As satisfying as it may be to work directly with a company and see immediate results, university engineers emphasize that they choose work that also explores broader research questions, develops new methods, or relates to public policy. "Being in academia, we're interested in creating new knowledge," says Keoleian, "not just doing a routine study." Academics have made their mark by simplifying the arduous task of creating assessments. Horvath created a calculator used by many transportation departments to analyze the life-cycle impacts of different road-building materials. Says the Berkeley professor, "Our impact on changing the world is a lot more substantial if we create tools."

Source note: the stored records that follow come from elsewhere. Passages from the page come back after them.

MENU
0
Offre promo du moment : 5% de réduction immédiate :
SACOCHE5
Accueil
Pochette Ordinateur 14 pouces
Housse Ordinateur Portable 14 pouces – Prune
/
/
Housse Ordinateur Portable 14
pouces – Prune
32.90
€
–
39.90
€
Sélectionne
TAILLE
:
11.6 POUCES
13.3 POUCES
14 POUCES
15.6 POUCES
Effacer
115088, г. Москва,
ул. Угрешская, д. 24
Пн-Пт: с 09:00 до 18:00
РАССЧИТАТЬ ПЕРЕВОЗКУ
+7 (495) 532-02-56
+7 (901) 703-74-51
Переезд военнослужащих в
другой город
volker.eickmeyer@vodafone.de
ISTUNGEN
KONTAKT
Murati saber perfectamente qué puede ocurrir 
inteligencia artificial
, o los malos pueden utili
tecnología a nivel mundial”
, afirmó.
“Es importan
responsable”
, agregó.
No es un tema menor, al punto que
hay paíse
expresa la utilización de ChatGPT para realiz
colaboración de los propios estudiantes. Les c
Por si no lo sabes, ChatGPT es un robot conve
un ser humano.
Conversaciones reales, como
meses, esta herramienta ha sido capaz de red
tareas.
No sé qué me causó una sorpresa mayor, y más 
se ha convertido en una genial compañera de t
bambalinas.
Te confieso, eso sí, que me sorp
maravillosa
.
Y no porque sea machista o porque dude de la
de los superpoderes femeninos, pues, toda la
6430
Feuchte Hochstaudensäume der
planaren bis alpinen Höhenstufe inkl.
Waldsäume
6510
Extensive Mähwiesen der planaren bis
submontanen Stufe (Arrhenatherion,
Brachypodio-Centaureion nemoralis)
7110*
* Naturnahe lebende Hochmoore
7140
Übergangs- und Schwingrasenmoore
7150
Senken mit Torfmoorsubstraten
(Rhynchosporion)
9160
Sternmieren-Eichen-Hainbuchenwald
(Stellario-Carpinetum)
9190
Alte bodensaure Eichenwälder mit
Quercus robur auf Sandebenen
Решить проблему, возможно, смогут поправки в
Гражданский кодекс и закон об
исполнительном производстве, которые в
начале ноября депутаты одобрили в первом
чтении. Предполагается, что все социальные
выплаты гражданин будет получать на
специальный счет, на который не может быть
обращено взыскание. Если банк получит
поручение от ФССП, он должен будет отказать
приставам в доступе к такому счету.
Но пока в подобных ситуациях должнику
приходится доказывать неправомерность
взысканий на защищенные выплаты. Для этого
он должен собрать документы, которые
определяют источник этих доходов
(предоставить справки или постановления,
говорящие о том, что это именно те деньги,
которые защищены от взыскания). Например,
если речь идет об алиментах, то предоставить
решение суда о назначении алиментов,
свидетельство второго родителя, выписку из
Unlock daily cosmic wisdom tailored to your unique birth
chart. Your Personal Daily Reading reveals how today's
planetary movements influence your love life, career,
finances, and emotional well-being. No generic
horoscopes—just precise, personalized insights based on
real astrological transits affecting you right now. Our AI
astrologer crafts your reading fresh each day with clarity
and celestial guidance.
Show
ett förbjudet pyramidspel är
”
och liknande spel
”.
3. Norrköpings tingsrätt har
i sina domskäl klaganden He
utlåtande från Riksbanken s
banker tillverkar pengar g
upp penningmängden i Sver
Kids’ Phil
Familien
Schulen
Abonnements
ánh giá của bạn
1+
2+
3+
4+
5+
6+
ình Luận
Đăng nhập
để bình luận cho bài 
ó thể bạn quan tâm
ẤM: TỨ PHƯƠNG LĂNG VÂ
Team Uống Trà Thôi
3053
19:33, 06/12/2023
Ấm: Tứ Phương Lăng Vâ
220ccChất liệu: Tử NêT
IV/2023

After many years spent honing the methods for creating comprehensive life-cycle assessments, some experts are disappointed that the process achieved celebrity only when scaled down to a single measurement: the carbon footprint. Leaving aside water consumption, toxic emissions, and other impacts is "a wasted opportunity," says Horvath: "Talking exclusively about carbon is myopic." Matthews also worries that the trend of marking consumer products with carbon footprint labels will distract from more fundamental issues. "Saving a gram or two by buying this brand or that brand is missing the point," notes the Carnegie Mellon engineer. "If the carbon footprint of your household is 50 tons, that gram is not something you should be worrying about," he continues.

An Explosion of Work

But others are pleased that attention to carbon footprints is arousing a vital awareness among companies, governments, and consumers. "You've got to come up with a measurement before you can seek improvement," says Carnegie Mellon's Chris Hendrickson. "This is the way we get a handle on our greenhouse gas emissions." Besides, Keoleian notes, not only is carbon dioxide a decent proxy for other air pollutants and energy consumption; its influence on the global climate makes it well-suited to life-cycle assessments.

Whether they want it or not, life-cycle assessment experts face an explosion of work in carbon footprints as governments begin to clamp down on greenhouse gases. "It could really be a big revolution for the field," says Eric Williams, an assistant professor of civil and environmental engineering at Arizona State University. With a cap-and-trade system on Washington's agenda, "you need to understand what your carbon footprint is and what your supply-chain carbon footprint is," explains Hendrickson, "because all of those costs are going to roll up though the supply chain to affect you."

The California Carbon Labeling Act of 2009, under debate in the state assembly, raises the prospect of a new surge in carbon-footprint measurements for consumer products. Horvath marvels at the scope of the task. "There are a million-and-a-half distinct products in our retail system; trying to find a footprint for all of them is a big job."

Life-cycle assessments may also keep engineering academics busy beyond the office. Sometimes the methodology follows them home. "When looking at replacing windows or an appliance, I look at the life cycle," says Keoleian. "It can bog down our purchasing decisions," he admits. "I drive my wife crazy with decisions about products."

Don Boroughs is a freelance writer based in South Africa.